LOCATION: United States District Court Eastern District of Michigan
DOCKET NO.: 00-1519
DECIDED BY: Rehnquist Court (1986-2005)
LOWER COURT: United States Court of Appeals for the Ninth Circuit
CITATION: 534 US 266 (2002)
ARGUED: Nov 27, 2001
DECIDED: Jan 15, 2002
Austin C. Schlick - Argued the cause for the petitioner
Victoria A. Brambl - Tucson, Arizona, argued the cause for the respondent
Facts of the case
In 1998, Ralph Arvizu was stopped by Border Patrol Agent Clinton Stoddard while driving on an unpaved road in a remote area of southeastern Arizona. A number of factors prompted Stoddard to stop Arvizu, including his slowing down, his failure to acknowledge the agent, the raised position of the children's knees, and their odd waving. After receiving permission to search the vehicle, Stoddard found more than 100 pounds of marijuana. Arvizu was charged with possession with intent to distribute. Arvizu moved to suppress the marijuana, arguing among other things that Stoddard did not have reasonable suspicion to stop the vehicle as required by the Fourth Amendment. Denying the motion, the District Court cited a number of facts that gave Stoddard reasonable suspicion to stop the vehicle, including its location. In reversing, the Court of Appeals held that the District Court relied on factors that carried little or no weight in reasonable-suspicion calculus and that the remaining factors were not enough to render the stop permissible. In the appellate court's view, fact-specific weighing of circumstances or other multifactor tests introduced uncertainty and unpredictability into the Fourth Amendment analysis, making it necessary to clearly delimit the factors that an officer may consider in making stops such as this one.
Did a border agent have reasonable suspicion to believe that Ralph Arvizu was engaged in illegal activity based on a number of factors?
Media for United States v. ArvizuAudio Transcription for Oral Argument - November 27, 2001 in United States v. Arvizu
Audio Transcription for Opinion Announcement - January 15, 2002 in United States v. Arvizu
William H. Rehnquist:
I have the opinion of the court to announce in NO. 00-1519, United States versus Arvizu.
On a January afternoon four years ago, border patrol agent Clinton Stoddard was working on a checkpoint along US highway 191 about 30 miles north of Douglas, Arizona which lies on the United States Mexico border.
At the checkpoint, border patrol agents stop cars to look for illegal immigration and smuggling.
Smugglers try to avoid the checkpoint by taking unpaved and primitive back roads around them.
Stoddard received a report that a sensor placed along the back road had been triggered indicating that a vehicle might be following a common smuggling route through a thinly populated area between the highway and a national forest.
He drove to investigate and saw respondent's mini van.
It slowed dramatically.
The respondent who was driving appeared stiff and nervous.

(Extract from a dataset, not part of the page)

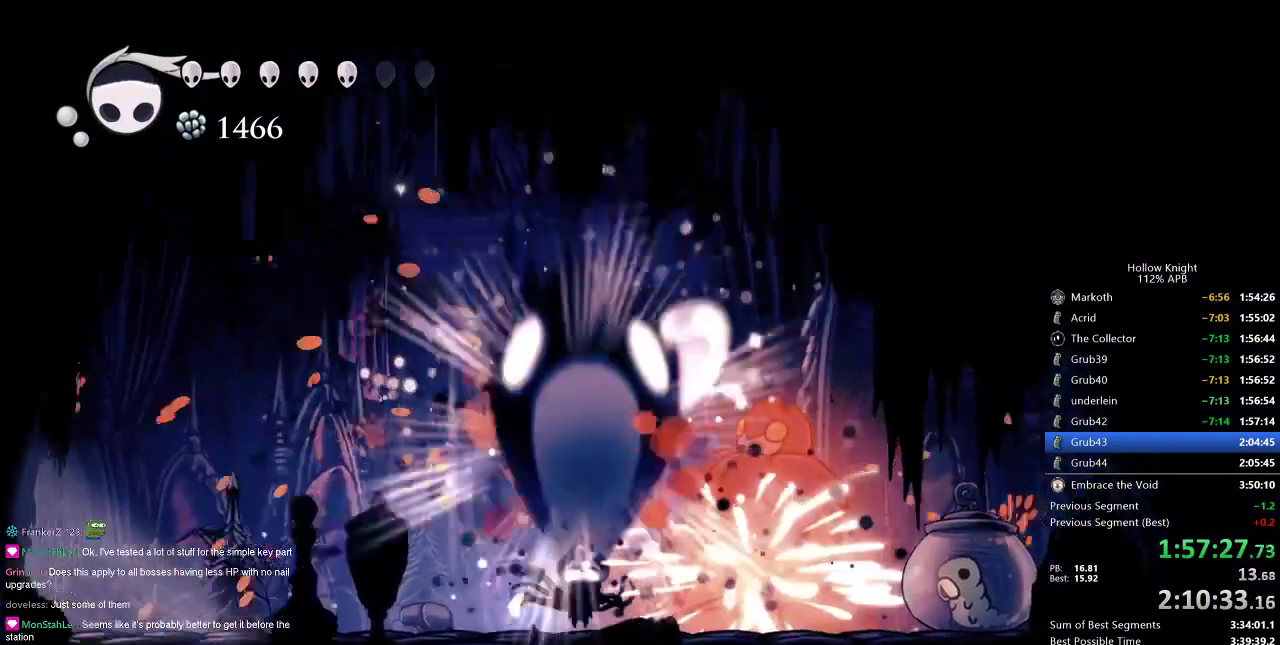
{"keys": [], "events": [[50, "spell", "up"], [84, "spell", "down"], [184, "spell", "up"], [267, "up", "up"]]}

Three children were inside.
The position of the children’s feet in the back seat suggested cargo on the floor.
Stoddard followed the mini van and learned that it was registered to a Douglas neighborhood notorious for smuggling.
After the mini van turned away from known recreational areas and took the last turn to avoid the checkpoints, Stoddard decided to stop it.
A vehicle search uncovered 128 pounds of marijuana, some of it concealed on a duffel bag beneath the children’s feet.
Respondent was charged with possession with intent to distribute marijuana, he moved to suppress the evidence of the drugs arguing that the stop was not supported by any reasonable suspicion as required by the Fourth Amendment.
The District Court ruled against him but the Court of Appeals for the Ninth Circuit reversed.
And in opinion followed with the Clerk of the Court today we reverse the Court of Appeals.
In its opinion the Court of Appeals set out to clearly delimit the factors an officers can consider in making stops like the one involved here.
It held at seven factors including respondents slowing down were simply out of bounds in deciding whether there was reasonable suspicion and that the remaining factors do not satisfy the Fourth Amendment.
This methodology is totally contrary to our prior decisions.
In cases such as Cortez versus United States we have siad that the reviewing court should make reasonable suspicion determination by looking at the totality of the circumstances of each case to see whether the detaining officer has a particularized and objective basis for suspecting legal wrongdoing.
This standard allows officers to draw on their own experience and training to make inferences from the cumulative information before them.
It is irreducible to a neat set of rules.
In United States versus Sokolow we rejected a holding by the Court of Appeals that sought to distinguish between incriminating evidence and other types of evidence.
The Court of Appeals approach in this case fairs no better it would seriously undercut the totality of the circumstances principle that governs reasonable suspicion determination.
Facts that maybe unremarkable on one context, maybe quite relevant in another, analyzed under the proper standard to stop was constitutionally permissible.
The decision is unanimous.
Justice Scalia has filed a concurring opinion.